Fazendo mais uma vez o que as gravadoras ditas “grandes” (ou ex-grandes) não ousariam fazer, o selo carioca Discobertas, de Marcelo Fróes, tira do ineditismo no formato CD seis títulos originais do organista e pianista cearense (radicado carioca desde 1951) Ed Lincoln, lançados entre 1960 e 1966, pelo extinto selo Musidisc, do ex-cantor Nilo Sérgio.
No início dos anos 1960, Nilo centralizava na Musidisc um núcleo de que participavam, além de Ed (também diretor musical da gravadora), nomes como Orlandivo, Silvio Cesar e Durval Ferreira, moços influenciados pela bossa nova, mas talvez suburbanos demais para adentrar pelas portas da frente os apartamentos da turma do amor, do sorriso e da flor.
No mesmo formato disco-para-baile que a notabilizou, a Musidisc chegou a lançar, mais adiante, um LP do então muito jovem (e hoje injustamente subvalorizado) Lincoln Olivetti, aprendiz de feiticeiro dos teclados black-inspirados da MPB dos anos 1980. Em territórios mais puristas, de samba dito de raiz, foi a Musidisc a responsável pelo lançamento, em 1965, do Conjunto A Voz do Morro, de onde despontaria o então adolescente Paulinho da Viola.
Mas samba de raiz era exceção às regras da Musidisc e, em especial, de Ed Lincoln. Estamos, aqui, no terreno do samba-jazz, do sambalanço, dos grooves, das levadas, do samba-rock (quando esse nome ainda nem existia), da música brasileira que não tem medo de se misturar (nem à música internacional nem a si mesma), da bossa nova não-confinada à zona sul carioca ao próprio umbigo. Estamos, aqui, no mundão que Ed passou a habitar desde que abandonou um passado de músico da noite e de contrabaixista do conjunto do cantor pré-bossanovista Dick Farney.
Vão abaixo comentários ligeiros sobre os seis títulos incluídos no pacote Discobertas.

Ed Lincoln – Seu Piano e Seu Órgão Espetacular (1961) – Aqui, a maioria das faixas é cantada, e creditada a Pedrinho Rodrigues. Os temas brasileiros predominam, em pique de samba impuro que profana Dorival Caymmi (“Eu Não Tenho Onde Morar”), Ataulfo Alves e Mário Lago (“Atire a Primeira Pedra”). “Nunca Mais”, composição própria em dupla com Silvio Cesar, é destaque entre as canções inéditas. E há, por fim, uma versão de letra incompleta da engraçadíssima mistureba franco-nordestina “Leçon de Baion”, de Jadir de Castro, que saiu do anonimato sete anos atrás quando regravada por Adriana Calcanhotto em seu álbum infantil Adriana Partimpin. A linda capa de motivo concretista, veja bem, surgiu dois anos antes das primeiras capas do selo bossanovista Elenco, e até hoje festejadas como revolucionárias.
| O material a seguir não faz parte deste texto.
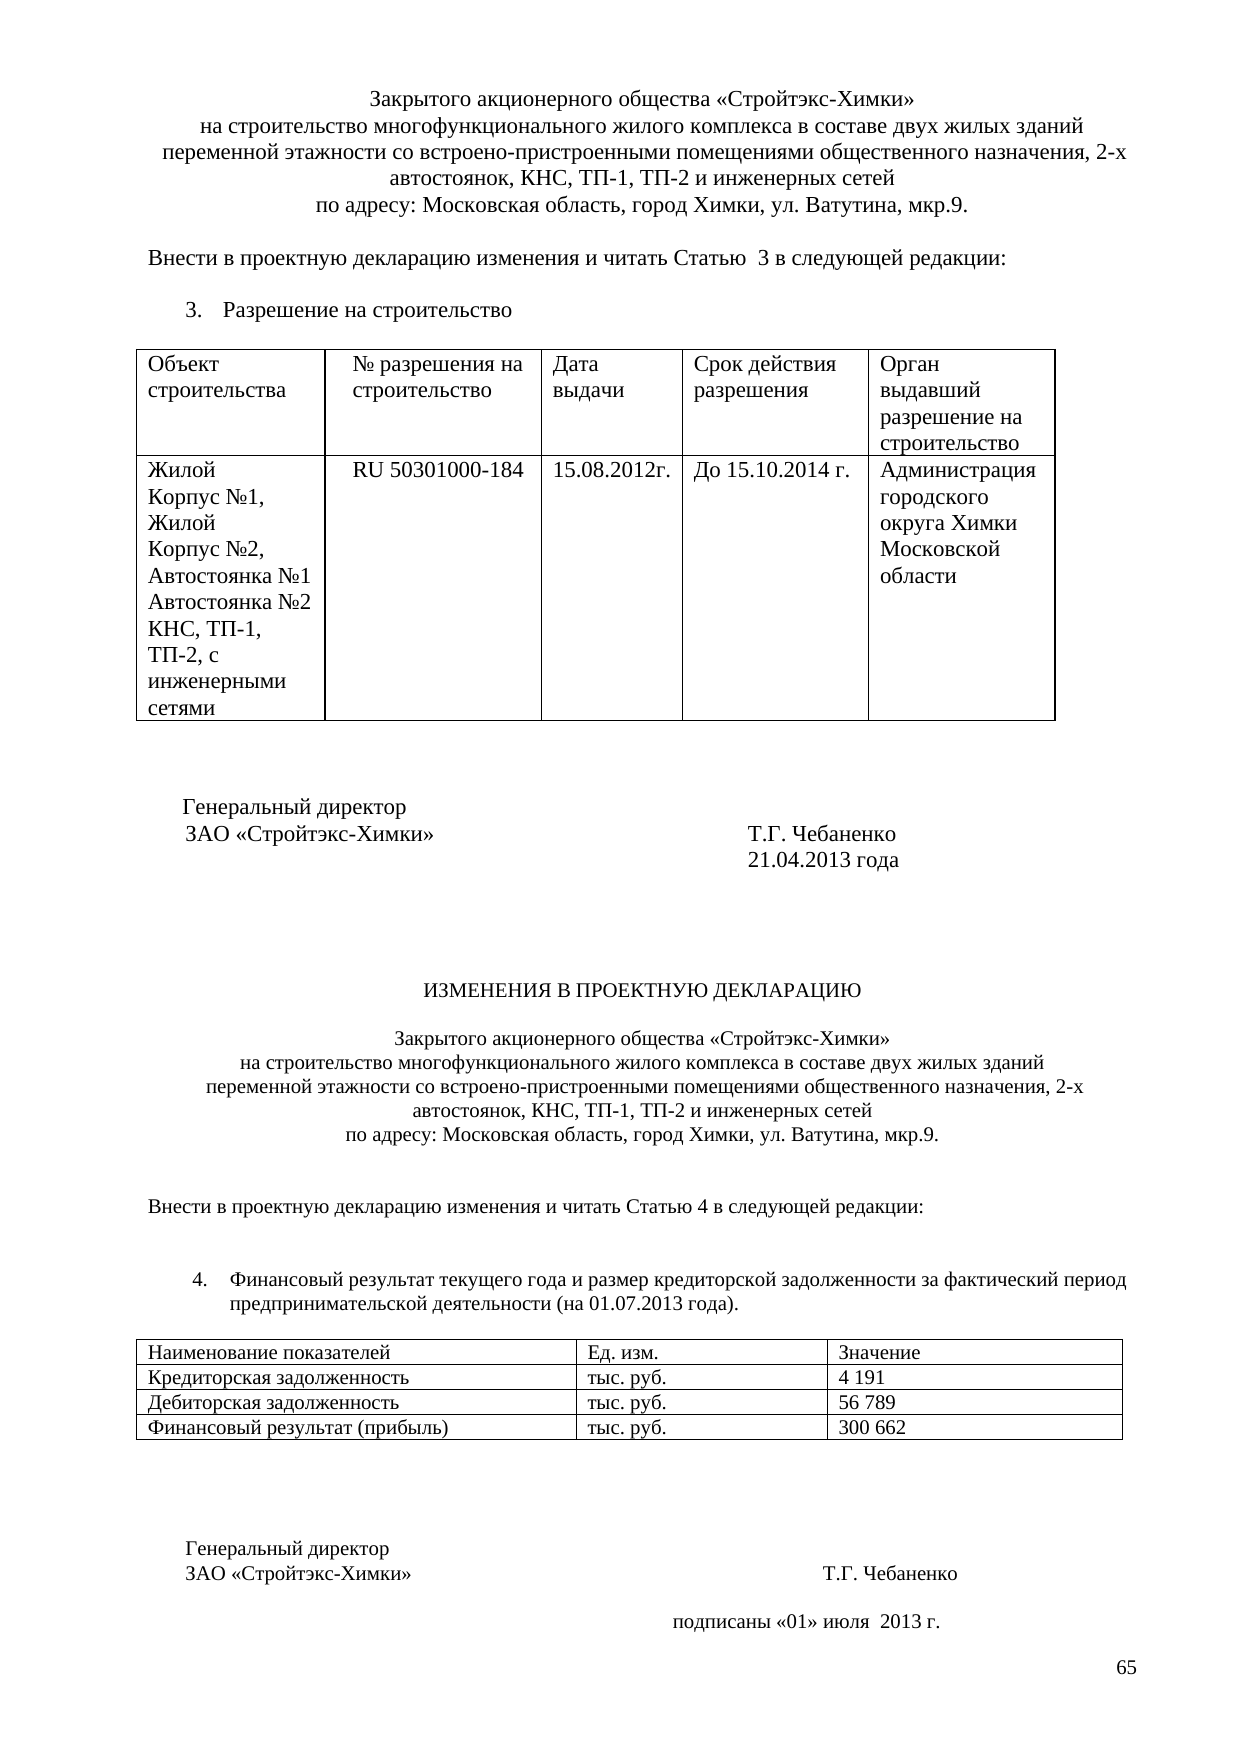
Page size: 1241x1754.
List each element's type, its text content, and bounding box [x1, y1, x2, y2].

text Генеральный директор [148, 793, 1137, 819]
text подписаны «01» июля 2013 г. [185, 1608, 1137, 1633]
table_header Наименование показателей [137, 1340, 575, 1364]
text ЗАО «Стройтэкс-Химки» Т.Г. Чебаненко [185, 1560, 1137, 1584]
table_cell 300 662 [828, 1415, 1122, 1439]
table_cell 4 191 [828, 1365, 1122, 1389]
text ИЗМЕНЕНИЯ В ПРОЕКТНУЮ ДЕКЛАРАЦИЮ [148, 978, 1137, 1002]
text Внести в проектную декларацию изменения и читать Статью 3 в следующей редакции: [148, 243, 1137, 270]
table_header Ед. изм. [576, 1340, 827, 1364]
text ЗАО «Стройтэкс-Химки» Т.Г. Чебаненко [185, 819, 1137, 846]
table_cell RU 50301000-184 [325, 456, 541, 720]
text Генеральный директор [185, 1536, 1137, 1560]
table_cell 15.08.2012г. [542, 456, 682, 720]
table_header Срок действия разрешения [683, 350, 868, 455]
text по адресу: Московская область, город Химки, ул. Ватутина, мкр.9. [148, 1122, 1137, 1146]
table_cell тыс. руб. [576, 1415, 827, 1439]
text Внести в проектную декларацию изменения и читать Статью 4 в следующей редакции: [148, 1194, 1137, 1218]
table_header № разрешения на строительство [325, 350, 541, 455]
table_cell Жилой Корпус №1, Жилой Корпус №2, Автостоянка №1 Автостоянка №2 КНС, ТП-1, ТП-2, с инженерными сетями [137, 456, 324, 720]
table_cell тыс. руб. [576, 1390, 827, 1414]
table_header Дата выдачи [542, 350, 682, 455]
table_cell До 15.10.2014 г. [683, 456, 868, 720]
table_cell Кредиторская задолженность [137, 1365, 575, 1389]
text 21.04.2013 года [185, 846, 1137, 872]
table_cell Финансовый результат (прибыль) [137, 1415, 575, 1439]
table_header Значение [828, 1340, 1122, 1364]
list Разрешение на строительство [185, 296, 1137, 323]
text переменной этажности со встроено-пристроенными помещениями общественного назначения, 2-х автостоянок, КНС, ТП-1, ТП-2 и инженерных сетей [148, 138, 1137, 191]
text переменной этажности со встроено-пристроенными помещениями общественного назначения, 2-х автостоянок, КНС, ТП-1, ТП-2 и инженерных сетей [148, 1074, 1137, 1122]
text по адресу: Московская область, город Химки, ул. Ватутина, мкр.9. [148, 191, 1137, 217]
text Закрытого акционерного общества «Стройтэкс-Химки» [148, 1026, 1137, 1050]
table_cell 56 789 [828, 1390, 1122, 1414]
table_header Объект строительства [137, 350, 324, 455]
text на строительство многофункционального жилого комплекса в составе двух жилых зданий [148, 1050, 1137, 1074]
table_cell тыс. руб. [576, 1365, 827, 1389]
list Финансовый результат текущего года и размер кредиторской задолженности за фактический период предпринимательской деятельности (на 01.07.2013 года). [192, 1266, 1137, 1314]
table_header Орган выдавший разрешение на строительство [869, 350, 1054, 455]
table_cell Администрация городского округа Химки Московской области [869, 456, 1054, 720]
text на строительство многофункционального жилого комплекса в составе двух жилых зданий [148, 112, 1137, 138]
text Закрытого акционерного общества «Стройтэкс-Химки» [148, 85, 1137, 112]
table_cell Дебиторская задолженность [137, 1390, 575, 1414]
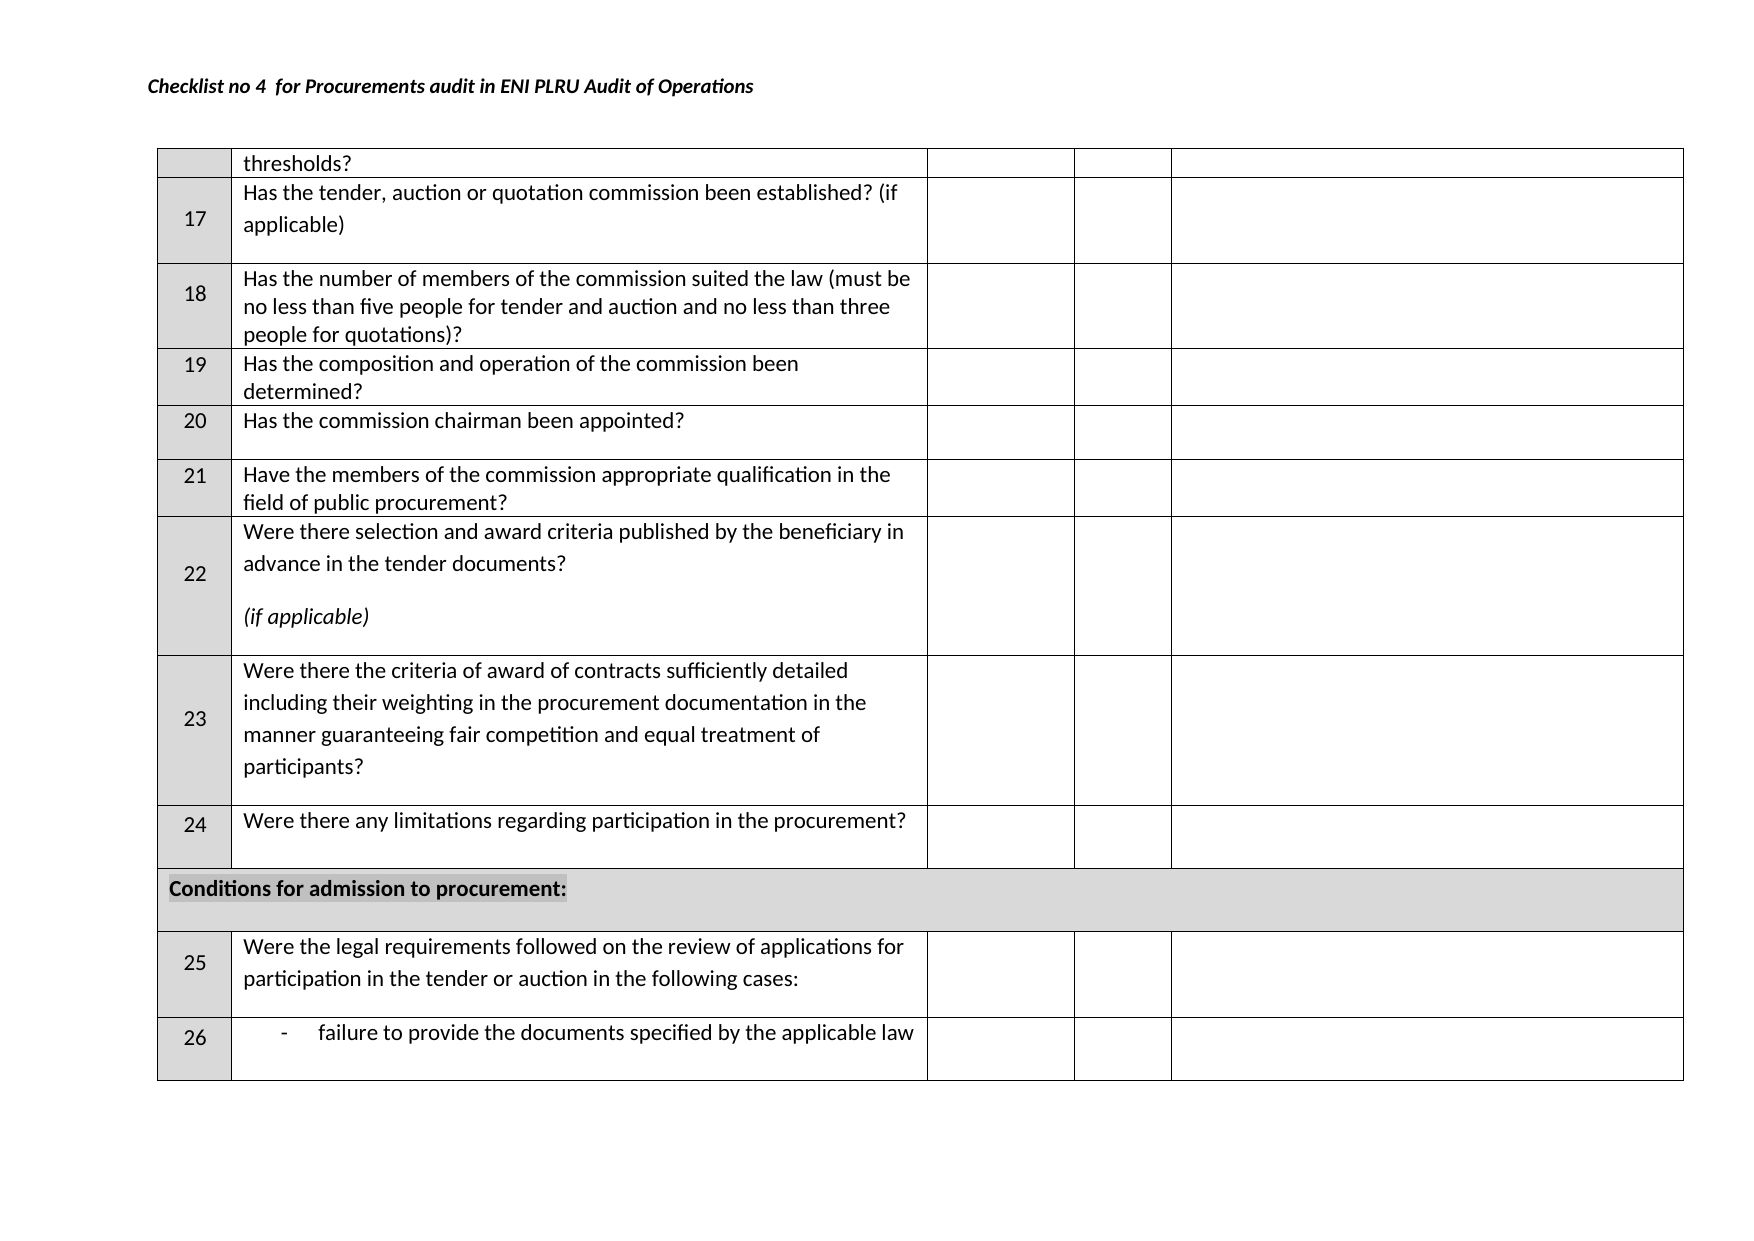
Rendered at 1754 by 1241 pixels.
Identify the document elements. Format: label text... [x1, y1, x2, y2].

table_cell [1075, 806, 1171, 868]
table_cell [1172, 1018, 1683, 1080]
table_cell [1075, 1018, 1171, 1080]
table_cell 25 [158, 932, 231, 1017]
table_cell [232, 149, 927, 177]
table_cell Were there the criteria of award of contracts sufficiently detailed including their weighting in the procurement documentation in the manner guaranteeing fair competition and equal treatment of participants? [232, 656, 927, 805]
table_cell [1075, 517, 1171, 655]
table_cell Has the commission chairman been appointed? [232, 406, 927, 459]
table_cell [928, 1018, 1074, 1080]
table_cell [928, 264, 1074, 348]
table_cell [928, 460, 1074, 516]
table_cell [1172, 406, 1683, 459]
table_cell [1075, 349, 1171, 405]
table_cell 20 [158, 406, 231, 459]
table_cell [1075, 406, 1171, 459]
table_cell [1075, 178, 1171, 263]
table_cell [1075, 460, 1171, 516]
table_cell Has the composition and operation of the commission been determined? [232, 349, 927, 405]
table_cell 17 [158, 178, 231, 263]
table_cell 22 [158, 517, 231, 655]
table_cell [928, 517, 1074, 655]
table_cell Were the legal requirements followed on the review of applications for participation in the tender or auction in the following cases: [232, 932, 927, 1017]
table_cell 24 [158, 806, 231, 868]
table_cell [928, 406, 1074, 459]
table_cell Were there selection and award criteria published by the beneficiary in advance in the tender documents? (if applicable) [232, 517, 927, 655]
table_cell 21 [158, 460, 231, 516]
table_cell [1075, 932, 1171, 1017]
table_cell Were there any limitations regarding participation in the procurement? [232, 806, 927, 868]
table_cell Has the number of members of the commission suited the law (must be no less than five people for tender and auction and no less than three people for quotations)? [232, 264, 927, 348]
table_cell 19 [158, 349, 231, 405]
table_cell [928, 349, 1074, 405]
table_cell Conditions for admission to procurement: [158, 869, 1683, 931]
table_cell 23 [158, 656, 231, 805]
table_cell [928, 178, 1074, 263]
table_cell [928, 806, 1074, 868]
table_cell [928, 149, 1074, 177]
table_cell [1172, 264, 1683, 348]
table_cell [1172, 932, 1683, 1017]
table_cell [1075, 264, 1171, 348]
table_cell [1172, 349, 1683, 405]
table_cell [928, 932, 1074, 1017]
table_cell [1075, 149, 1171, 177]
table_cell [1172, 178, 1683, 263]
table_cell 26 [158, 1018, 231, 1080]
table_cell failure to provide the documents specified by the applicable law [232, 1018, 927, 1080]
table_cell [1172, 460, 1683, 516]
table_cell [1075, 656, 1171, 805]
table_cell [1172, 517, 1683, 655]
table_cell Has the tender, auction or quotation commission been established? (if applicable) [232, 178, 927, 263]
table_cell [1172, 806, 1683, 868]
table_cell 16 [158, 149, 231, 177]
table_cell [1172, 656, 1683, 805]
table_cell Have the members of the commission appropriate qualification in the field of public procurement? [232, 460, 927, 516]
table_cell 18 [158, 264, 231, 348]
table_cell [1172, 149, 1683, 177]
table_cell [928, 656, 1074, 805]
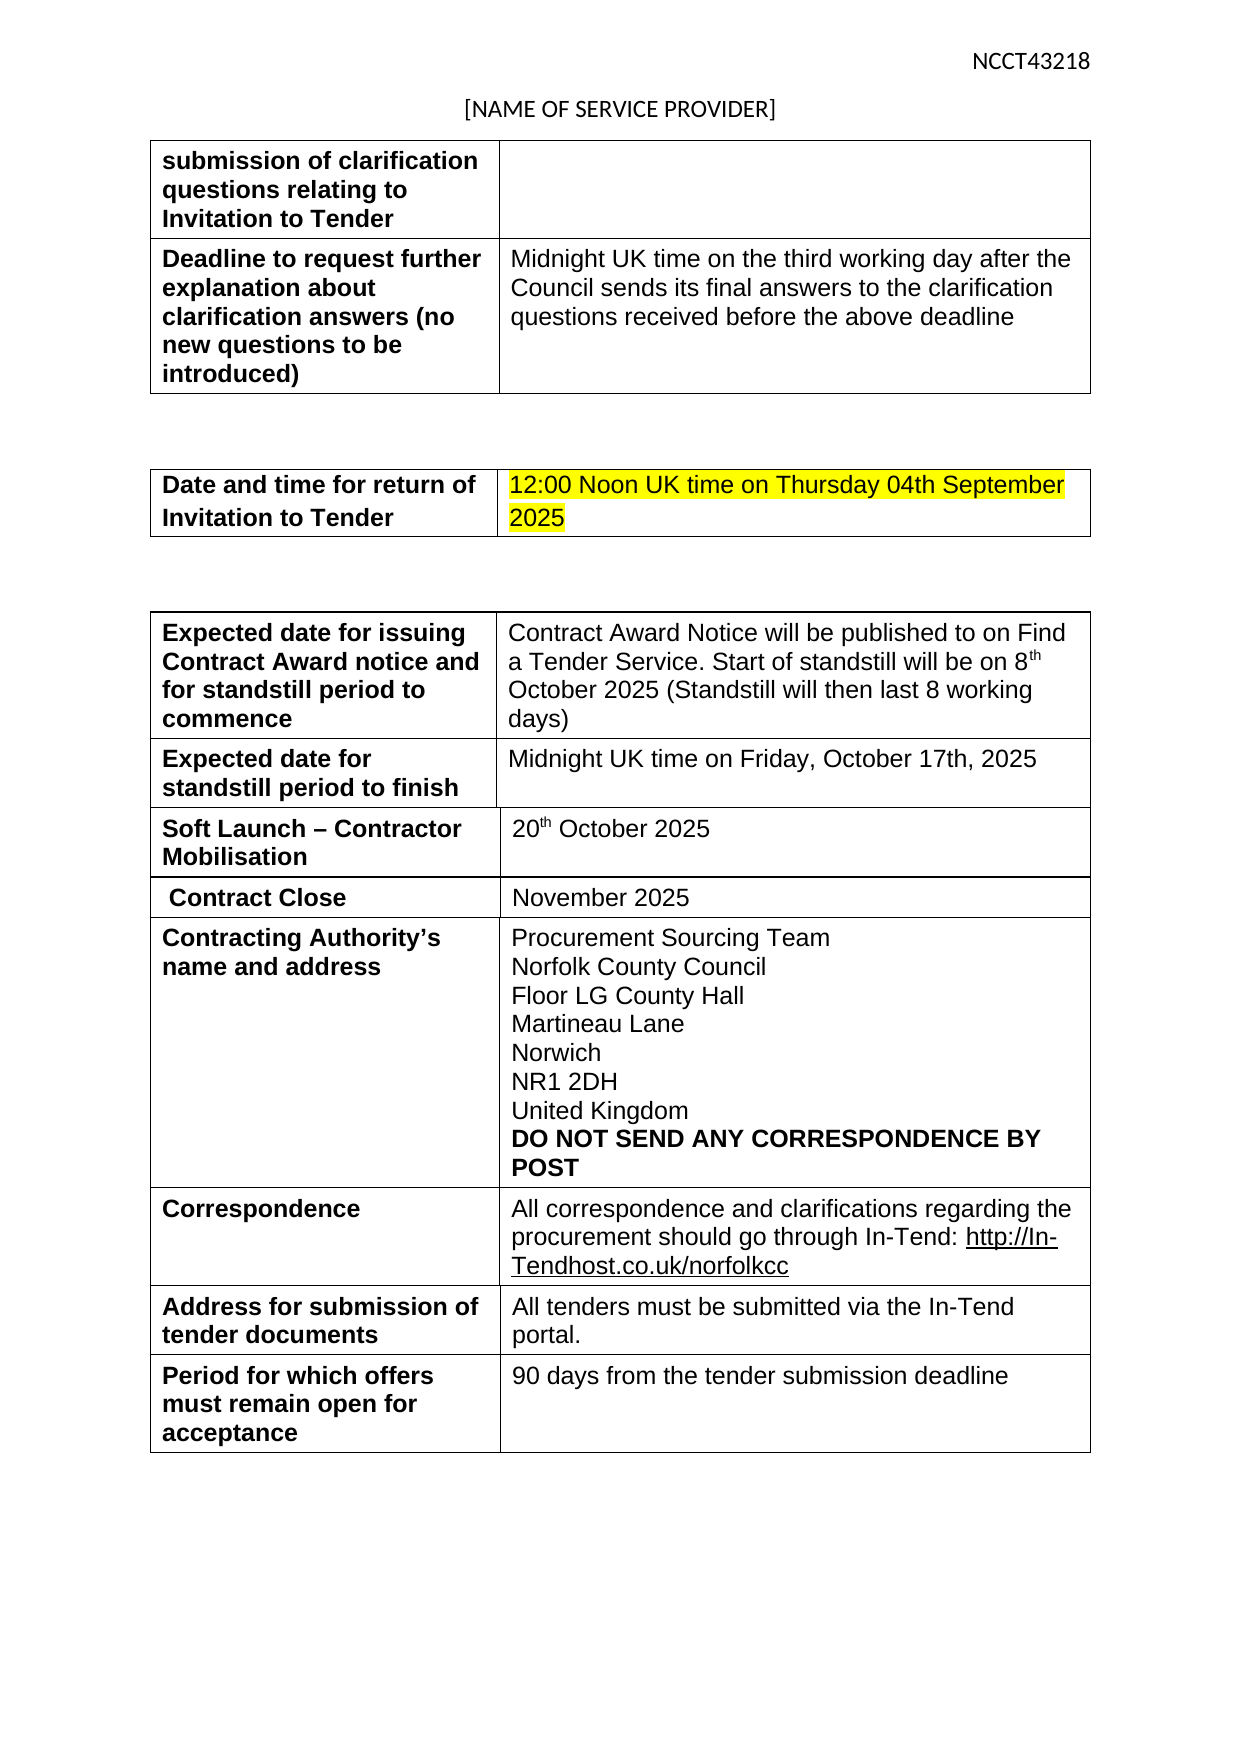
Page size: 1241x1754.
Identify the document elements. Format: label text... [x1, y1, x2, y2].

table_header 12:00 Noon UK time on Thursday 04th September 2025 [498, 470, 1090, 536]
table_cell Period for which offers must remain open for acceptance [151, 1355, 500, 1452]
table_header Expected date for issuing Contract Award notice and for standstill period to commence [151, 613, 496, 738]
table_header Date and time for return of Invitation to Tender [151, 470, 497, 536]
table_cell Procurement Sourcing Team Norfolk County Council Floor LG County Hall Martineau Lane Norwich NR1 2DH United Kingdom DO NOT SEND ANY CORRESPONDENCE BY POST [500, 918, 1090, 1187]
table_header Contract Award Notice will be published to on Find a Tender Service. Start of standstill will be on 8th October 2025 (Standstill will then last 8 working days) [497, 613, 1090, 738]
table_cell Soft Launch – Contractor Mobilisation [151, 808, 500, 876]
table_cell All correspondence and clarifications regarding the procurement should go through In-Tend: http://In-Tendhost.co.uk/norfolkcc [500, 1188, 1090, 1285]
table_cell Midnight UK time on Friday, October 17th, 2025 [497, 739, 1090, 807]
table_cell 20th October 2025 [501, 808, 1090, 876]
table_cell Deadline to request further explanation about clarification answers (no new questions to be introduced) [151, 239, 499, 393]
table_cell All tenders must be submitted via the In-Tend portal. [501, 1286, 1090, 1354]
table_cell Midnight UK time on the third working day after the Council sends its final answers to the clarification questions received before the above deadline [500, 239, 1090, 393]
table_cell Contracting Authority’s name and address [151, 918, 499, 1187]
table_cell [500, 141, 1090, 238]
table_cell Correspondence [151, 1188, 499, 1285]
table_cell 90 days from the tender submission deadline [501, 1355, 1090, 1452]
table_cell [151, 141, 499, 238]
table_cell Contract Close [151, 878, 500, 917]
table_cell Address for submission of tender documents [151, 1286, 500, 1354]
table_cell November 2025 [501, 878, 1090, 917]
table_cell Expected date for standstill period to finish [151, 739, 496, 807]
Álbum Nº 2 – Ed Lincoln e Seu Órgão Espetacular – O “número 2” é na verdade o quarto álbum de Ed; o primeiro, Ao Teu Ouvido (1958), do selo Helium, não foi incluído no pacote, e o disco de 1960 saiu originalmente por um subselo da Musicdisc, chamado Masterpiece. A fórmula se consolida, e seu ícone maior aqui é o tema “Es Peligroso”, instrumental e latinizado, mas composto (que José Ramos Tinhorão não nos ouça) por um cearense de nome norte-americanizado, Ed Lincoln. A faixa-simpatia é “Onde Anda o Meu Amor”, sambalanço primo de Jorge Ben, assinado por Orlandivo, também artista da Musidisc e futuro autor do genial samba-rock “Vô Batê pa Tu” (1974), lançado pelo cearense Chico Anysio e pelo pernambucano Arnaud Rodrigues, ou melhor, por Baiano & Os Novos Caetanos.